Güllaç beyazı hileyi, samimiyetsizliği, ona temas edenlerin niyetini hemen ortaya çıkarır. Ortamın kokusunu, nemini tüm olumsuz şartları hissettirecek kadar narin ve temizdir. Ailede Güllaç, mıcır ateşinde pişirilmeye başlanmadan evvel ocağın köşelerine “pirin hediyesi “olarak birer tutam un, şeker, tuz atılır ve işe öyle başlanır. Güllaç dualı bir tatlıdır üç ihlas, bir Fatiha ile pişer.

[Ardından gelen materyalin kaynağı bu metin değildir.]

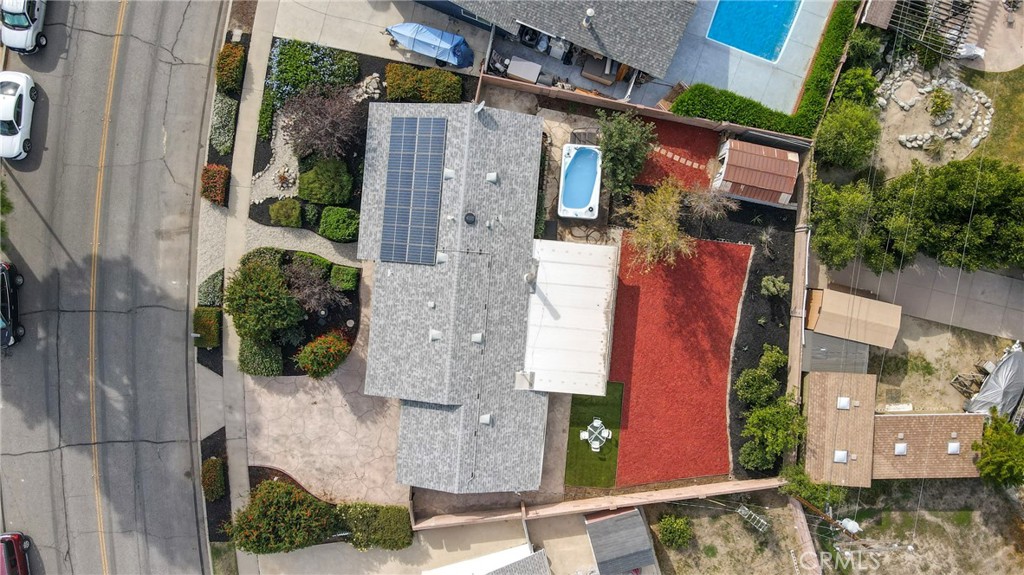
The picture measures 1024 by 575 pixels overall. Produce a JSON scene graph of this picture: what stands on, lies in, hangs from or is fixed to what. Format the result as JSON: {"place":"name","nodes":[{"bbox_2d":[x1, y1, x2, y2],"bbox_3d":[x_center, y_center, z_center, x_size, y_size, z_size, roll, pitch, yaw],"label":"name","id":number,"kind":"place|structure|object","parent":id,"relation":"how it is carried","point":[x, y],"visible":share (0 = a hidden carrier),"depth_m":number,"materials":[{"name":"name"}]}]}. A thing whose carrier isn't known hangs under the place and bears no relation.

O yüzden Güllaç; ailedir, millettir, devlettir, gelenektir, sanattır velhasıl yaşamdır. Ve işte yine bu sebeplerden, Saffet Abdullah’ı salt, eski bir ticari kurum veya faaliyeti anlatır gibi anlatmak mümkün değildir. Güllacı ve Saffet Abdullah’ı anlatmak için onun içinden çıktığı insanları, mahalleyi, geleneksel yaşam biçimini ve toplumu anlatmak ve yaşamak gerekir.
Mütevazidir, karlılık kavramından uzaklarda, yeterlilik, sadelik ve sabır gerektirir.
Bu yüzden, bu envanterde eski bir kurum ve objelerden çok tarihsel bir süreci ve yaşam kültürünü bulacaksınız.